I believe the best way is to weave both together. I can teach someone about antibody-antigen interactions AND show them how to build a sensor to measure them. Mix the math with wet chemistry! Practice-based learning mixed with old school didactic education plus weave in industry and clinical needs and standards. When you do the work together you not only work smarter but accomplish more! I have had the pleasure of mentoring over 200 Computer Science Engineering, Electrical Engineering, Mechanical Engineering, Biology, Chemistry, Biomedical Engineering, and Chemical Engineering undergraduate and graduate students. Some that have moved on to graduate or medical school at places such as Stanford, MIT, Carnegie-Melon, University of Pittsburgh, University of Arizona Medical School, etc. I have even had several students that are Fulbright and Whitaker fellows as well as several Mayo Surf participants.

ASEE’s network

ASEE is beneficial in that it disseminates what works and what doesn’t work, provides a forum to share ideas, and holds events to bring likeminded people together. Being part of the network is great. Engineering educators need constant support so it’s great for ASEE to continue to impart upon our national and local leadership the value of engineering, education, and engineering education and educators. 

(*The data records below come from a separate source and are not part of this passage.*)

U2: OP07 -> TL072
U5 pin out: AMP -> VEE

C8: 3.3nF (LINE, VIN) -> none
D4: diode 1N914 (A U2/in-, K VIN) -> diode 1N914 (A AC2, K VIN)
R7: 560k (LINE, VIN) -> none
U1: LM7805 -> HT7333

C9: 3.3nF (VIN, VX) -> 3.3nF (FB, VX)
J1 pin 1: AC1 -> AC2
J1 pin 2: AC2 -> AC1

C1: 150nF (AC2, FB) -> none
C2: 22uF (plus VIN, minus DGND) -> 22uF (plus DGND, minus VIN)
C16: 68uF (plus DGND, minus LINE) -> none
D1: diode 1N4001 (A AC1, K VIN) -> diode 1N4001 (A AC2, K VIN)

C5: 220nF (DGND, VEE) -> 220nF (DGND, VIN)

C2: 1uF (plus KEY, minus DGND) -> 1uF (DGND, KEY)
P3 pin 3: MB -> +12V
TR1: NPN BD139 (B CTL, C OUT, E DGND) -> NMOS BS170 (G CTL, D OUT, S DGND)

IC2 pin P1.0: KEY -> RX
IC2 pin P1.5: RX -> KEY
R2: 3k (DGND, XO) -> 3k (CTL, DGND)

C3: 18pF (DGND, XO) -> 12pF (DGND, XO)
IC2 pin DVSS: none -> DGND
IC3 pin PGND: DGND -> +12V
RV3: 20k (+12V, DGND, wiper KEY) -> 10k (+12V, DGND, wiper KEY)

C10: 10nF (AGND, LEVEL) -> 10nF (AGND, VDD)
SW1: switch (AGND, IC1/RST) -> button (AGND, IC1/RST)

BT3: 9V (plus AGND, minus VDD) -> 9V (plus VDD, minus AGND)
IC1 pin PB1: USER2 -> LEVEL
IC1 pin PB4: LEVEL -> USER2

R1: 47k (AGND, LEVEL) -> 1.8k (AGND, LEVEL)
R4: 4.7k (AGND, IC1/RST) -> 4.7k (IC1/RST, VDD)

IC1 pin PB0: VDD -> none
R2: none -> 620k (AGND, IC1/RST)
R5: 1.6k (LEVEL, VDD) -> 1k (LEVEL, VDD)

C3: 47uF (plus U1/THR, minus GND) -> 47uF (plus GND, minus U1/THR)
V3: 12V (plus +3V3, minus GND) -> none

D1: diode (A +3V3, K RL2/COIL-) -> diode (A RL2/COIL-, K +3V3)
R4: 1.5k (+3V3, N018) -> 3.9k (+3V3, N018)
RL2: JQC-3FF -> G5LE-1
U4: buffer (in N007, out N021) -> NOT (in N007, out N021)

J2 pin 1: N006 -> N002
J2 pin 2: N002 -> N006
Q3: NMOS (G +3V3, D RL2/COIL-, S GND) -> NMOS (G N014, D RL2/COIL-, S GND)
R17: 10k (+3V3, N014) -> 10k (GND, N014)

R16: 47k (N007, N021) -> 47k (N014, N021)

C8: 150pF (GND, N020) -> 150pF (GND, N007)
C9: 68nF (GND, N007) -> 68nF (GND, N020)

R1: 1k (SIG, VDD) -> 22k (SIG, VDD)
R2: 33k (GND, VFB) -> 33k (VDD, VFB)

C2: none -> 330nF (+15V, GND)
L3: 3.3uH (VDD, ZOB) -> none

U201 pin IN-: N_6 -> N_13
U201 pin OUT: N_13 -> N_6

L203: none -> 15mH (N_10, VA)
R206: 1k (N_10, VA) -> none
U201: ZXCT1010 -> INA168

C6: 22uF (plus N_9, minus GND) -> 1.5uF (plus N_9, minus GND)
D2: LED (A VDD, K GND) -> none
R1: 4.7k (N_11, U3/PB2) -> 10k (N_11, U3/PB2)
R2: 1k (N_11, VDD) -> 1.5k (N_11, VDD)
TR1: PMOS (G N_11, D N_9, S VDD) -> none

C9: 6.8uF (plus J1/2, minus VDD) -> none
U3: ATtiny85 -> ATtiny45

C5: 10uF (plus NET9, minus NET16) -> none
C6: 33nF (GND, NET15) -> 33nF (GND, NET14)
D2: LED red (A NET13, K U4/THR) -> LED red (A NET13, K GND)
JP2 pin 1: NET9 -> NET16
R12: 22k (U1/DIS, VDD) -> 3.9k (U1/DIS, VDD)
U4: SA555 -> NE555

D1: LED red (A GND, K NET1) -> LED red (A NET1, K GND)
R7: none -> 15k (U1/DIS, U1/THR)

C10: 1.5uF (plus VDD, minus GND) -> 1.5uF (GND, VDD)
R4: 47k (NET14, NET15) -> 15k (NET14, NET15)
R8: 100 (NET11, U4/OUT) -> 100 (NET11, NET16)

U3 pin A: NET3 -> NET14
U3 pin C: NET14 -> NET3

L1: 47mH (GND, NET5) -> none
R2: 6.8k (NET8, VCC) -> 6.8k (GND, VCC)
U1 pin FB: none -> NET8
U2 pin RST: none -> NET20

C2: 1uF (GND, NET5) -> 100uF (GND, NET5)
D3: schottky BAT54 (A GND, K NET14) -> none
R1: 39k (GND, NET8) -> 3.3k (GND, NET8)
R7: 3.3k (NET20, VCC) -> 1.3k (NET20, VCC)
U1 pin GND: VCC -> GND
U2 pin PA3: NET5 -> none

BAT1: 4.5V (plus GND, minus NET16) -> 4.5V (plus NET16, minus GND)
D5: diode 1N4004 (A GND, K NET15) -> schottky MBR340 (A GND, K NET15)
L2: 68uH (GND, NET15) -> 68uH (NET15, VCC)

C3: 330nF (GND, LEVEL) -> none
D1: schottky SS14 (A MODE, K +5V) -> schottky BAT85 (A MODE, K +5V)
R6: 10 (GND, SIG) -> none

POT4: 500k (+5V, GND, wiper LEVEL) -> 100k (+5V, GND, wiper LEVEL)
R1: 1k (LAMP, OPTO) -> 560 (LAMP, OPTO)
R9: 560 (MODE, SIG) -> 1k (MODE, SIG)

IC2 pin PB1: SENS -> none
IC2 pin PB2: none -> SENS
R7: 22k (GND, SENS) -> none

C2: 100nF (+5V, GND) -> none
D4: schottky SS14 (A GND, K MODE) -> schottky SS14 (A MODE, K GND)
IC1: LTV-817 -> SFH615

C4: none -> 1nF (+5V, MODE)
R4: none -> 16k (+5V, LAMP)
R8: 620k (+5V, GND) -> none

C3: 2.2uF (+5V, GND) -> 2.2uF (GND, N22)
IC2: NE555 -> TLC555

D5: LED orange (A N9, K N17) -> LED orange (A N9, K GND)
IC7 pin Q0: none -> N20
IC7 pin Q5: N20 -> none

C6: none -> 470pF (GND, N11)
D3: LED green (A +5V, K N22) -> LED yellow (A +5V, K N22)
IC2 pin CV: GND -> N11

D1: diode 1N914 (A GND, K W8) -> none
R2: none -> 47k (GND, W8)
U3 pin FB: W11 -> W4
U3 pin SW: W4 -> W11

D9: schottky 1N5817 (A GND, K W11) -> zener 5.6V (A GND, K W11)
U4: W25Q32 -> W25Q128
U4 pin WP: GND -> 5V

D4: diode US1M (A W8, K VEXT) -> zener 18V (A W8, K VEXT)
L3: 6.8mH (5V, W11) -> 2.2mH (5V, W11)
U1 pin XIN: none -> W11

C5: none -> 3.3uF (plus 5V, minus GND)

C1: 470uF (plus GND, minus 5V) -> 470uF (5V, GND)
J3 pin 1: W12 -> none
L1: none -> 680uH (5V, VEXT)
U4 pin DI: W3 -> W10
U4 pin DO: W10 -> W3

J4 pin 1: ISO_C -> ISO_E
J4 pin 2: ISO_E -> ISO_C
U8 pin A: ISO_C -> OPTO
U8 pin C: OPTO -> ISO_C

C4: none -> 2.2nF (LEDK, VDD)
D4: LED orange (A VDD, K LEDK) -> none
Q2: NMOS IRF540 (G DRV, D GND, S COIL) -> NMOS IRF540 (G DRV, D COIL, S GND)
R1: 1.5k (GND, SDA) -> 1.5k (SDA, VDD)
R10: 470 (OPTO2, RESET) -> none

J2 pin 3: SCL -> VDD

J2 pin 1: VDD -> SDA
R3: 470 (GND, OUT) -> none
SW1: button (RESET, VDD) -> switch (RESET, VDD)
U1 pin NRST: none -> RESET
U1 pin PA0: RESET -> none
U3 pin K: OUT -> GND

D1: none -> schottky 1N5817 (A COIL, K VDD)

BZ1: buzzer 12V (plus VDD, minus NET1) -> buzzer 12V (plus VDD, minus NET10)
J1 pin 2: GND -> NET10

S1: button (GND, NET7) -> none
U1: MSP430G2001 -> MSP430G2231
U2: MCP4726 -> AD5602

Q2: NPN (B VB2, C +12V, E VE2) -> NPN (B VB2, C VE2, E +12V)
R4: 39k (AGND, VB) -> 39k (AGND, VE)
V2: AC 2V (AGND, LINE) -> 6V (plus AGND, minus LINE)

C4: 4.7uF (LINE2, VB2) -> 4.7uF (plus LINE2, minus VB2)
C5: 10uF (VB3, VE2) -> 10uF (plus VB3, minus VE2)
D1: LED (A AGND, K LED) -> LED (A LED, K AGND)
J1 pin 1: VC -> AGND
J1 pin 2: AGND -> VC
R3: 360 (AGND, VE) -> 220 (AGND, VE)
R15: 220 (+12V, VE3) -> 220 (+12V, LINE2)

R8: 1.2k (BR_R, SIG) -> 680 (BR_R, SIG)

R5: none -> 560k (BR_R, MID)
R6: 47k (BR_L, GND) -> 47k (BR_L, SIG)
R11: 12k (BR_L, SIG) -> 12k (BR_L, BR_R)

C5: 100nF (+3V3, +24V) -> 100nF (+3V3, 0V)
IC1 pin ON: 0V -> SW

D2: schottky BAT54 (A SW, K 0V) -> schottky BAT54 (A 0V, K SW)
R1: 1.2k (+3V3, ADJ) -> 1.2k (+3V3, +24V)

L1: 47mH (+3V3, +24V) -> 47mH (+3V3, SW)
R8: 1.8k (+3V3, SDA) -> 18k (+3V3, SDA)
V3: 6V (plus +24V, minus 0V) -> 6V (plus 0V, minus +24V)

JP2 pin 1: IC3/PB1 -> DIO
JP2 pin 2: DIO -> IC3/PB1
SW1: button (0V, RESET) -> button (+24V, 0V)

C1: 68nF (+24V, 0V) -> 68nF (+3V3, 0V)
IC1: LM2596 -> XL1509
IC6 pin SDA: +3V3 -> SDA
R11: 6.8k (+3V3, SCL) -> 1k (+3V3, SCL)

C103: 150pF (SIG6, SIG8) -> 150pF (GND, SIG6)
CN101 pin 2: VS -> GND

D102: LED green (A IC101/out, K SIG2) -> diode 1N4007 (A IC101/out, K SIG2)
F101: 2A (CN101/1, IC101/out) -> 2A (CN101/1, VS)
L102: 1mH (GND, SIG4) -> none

I enjoy spending time with my wife and my son, building things of out metal, wood, or plastic. Some of the extracurricular activities I participate in that I am passionate about too are student and campus organizations, such as scholars programs; Engineering World Health (engineers tackling broader scale issues and challenges in health from developing world to developed world applications and needs); Camp H.O.P.E. (travels to and presents STEM education to orphanages in Arizona and Mexico); Forge Devils (blacksmithing in science, art and education); and SODA (Student Organization for Diabetes Awareness – developing connections and information to bring awareness and screening for diabetes).